Les Chroniques de l'Imaginaire

Arsène Lupin, gentleman-cambrioleur - Leblanc, Maurice

Classique mais indémodable, laissez-moi vous présenter notre héros : le facétieux Arsène Lupin. Insaisissable voleur de haute-voltige, il réussit à se fondre dans tous les décors quitte à devoir endosser les costumes les plus inattendus. Tour à tour chauffeur, ténor mais aussi prisonnier, commis voyageur marseillais, médecin russe ou même torero espagnol, rien ne l’arrête ! Pour parvenir à ses fins, « l’homme aux mille déguisements » n’hésite d’ailleurs pas à s’entourer de complices finement soudoyés qui viennent emmêler davantage les ficelles de l’intrigue.

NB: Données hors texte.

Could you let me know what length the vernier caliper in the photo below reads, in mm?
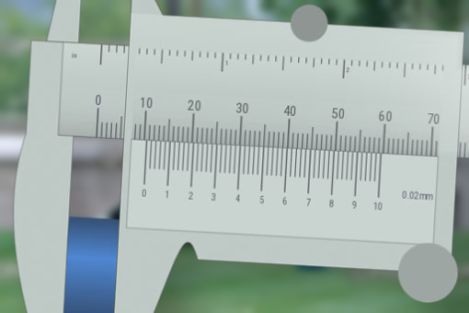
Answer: 10.5 mm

Car c’est là tout l’intérêt : en étant partout, Lupin n’est jamais là où on l’attend. 

Rusé, espiègle et désinvolte, il garde toujours un coup d’avance. Seule trace de son passage : sa carte de visite, pied de nez ultime aux services de police, principalement incarnés par l’inspecteur Ganimard, qui lui courent perpétuellement après. On se prend d’affection pour ce duel tragi-comique, savoureux et piquant, dont le jeu des échanges prend parfois des allures de théâtre de marionnettes où le personnage du gendarme est tourné en dérision. Tout en modifiant sans cesse son apparence, Lupin joue également à varier les tons, « de la plus exquise courtoisie à l’argot des prisons », ce qui le rend d’autant plus sympathique, accessible et populaire. Même la caractérisation de ses victimes lui confère des airs de Robin des Bois. Il ne s’en prend qu’aux riches vaniteux, ces bourgeois opulents qui, si on l’écoute, ne demanderaient presque qu’à être dépouillés ! Du reste, peu d’entre eux parviennent à échapper à ses plans minutieusement organisés. Mais une certitude subsiste : Lupin met un point d’honneur à n’assassiner personne, si ce n’est leurs egos démesurés. 

Avec toutes les cartes en mains, vous pouvez à présent vous plonger dans la lecture de cette nouvelle édition préfacée par le romancier et historien de l’art Adrien Goetz. Parues en 1905, les neuf premières aventures de notre « voleur national » sont ici agrémentées d’un dossier particulièrement bien documenté avec des références au contexte historique de l’époque. On y trouvera notamment les dates majeures de la vie de Maurice Leblanc, mises en parallèle, par déduction, d’après l’ensemble des œuvres qui lui sont consacrées, avec celle d’Arsène Lupin. Autant d’éléments qui, ajoutés à une langue élégante, offrent une expérience de lecture immersive au cœur de la Belle Époque.

Tel un roman feuilleton, le voyage commence par l’arrestation d’Arsène Lupin sur un paquebot de croisière transatlantique et entraîne le lecteur dans une succession de péripéties prodigieuses et renversantes. Tout en essayant de ne rien divulgâcher, on peut dire que Maurice Leblanc s’amuse à renverser les codes du genre policier. Avec un goût prononcé pour le mystère, il parvient à lier au fil des chapitres des faits qui lui sont contemporains avec des personnages qui demeurent encore aujourd’hui emblématiques. Il suffit de voir le succès de la série Lupin pour comprendre que ce « Don Juan du crime » continuera de captiver toutes les générations.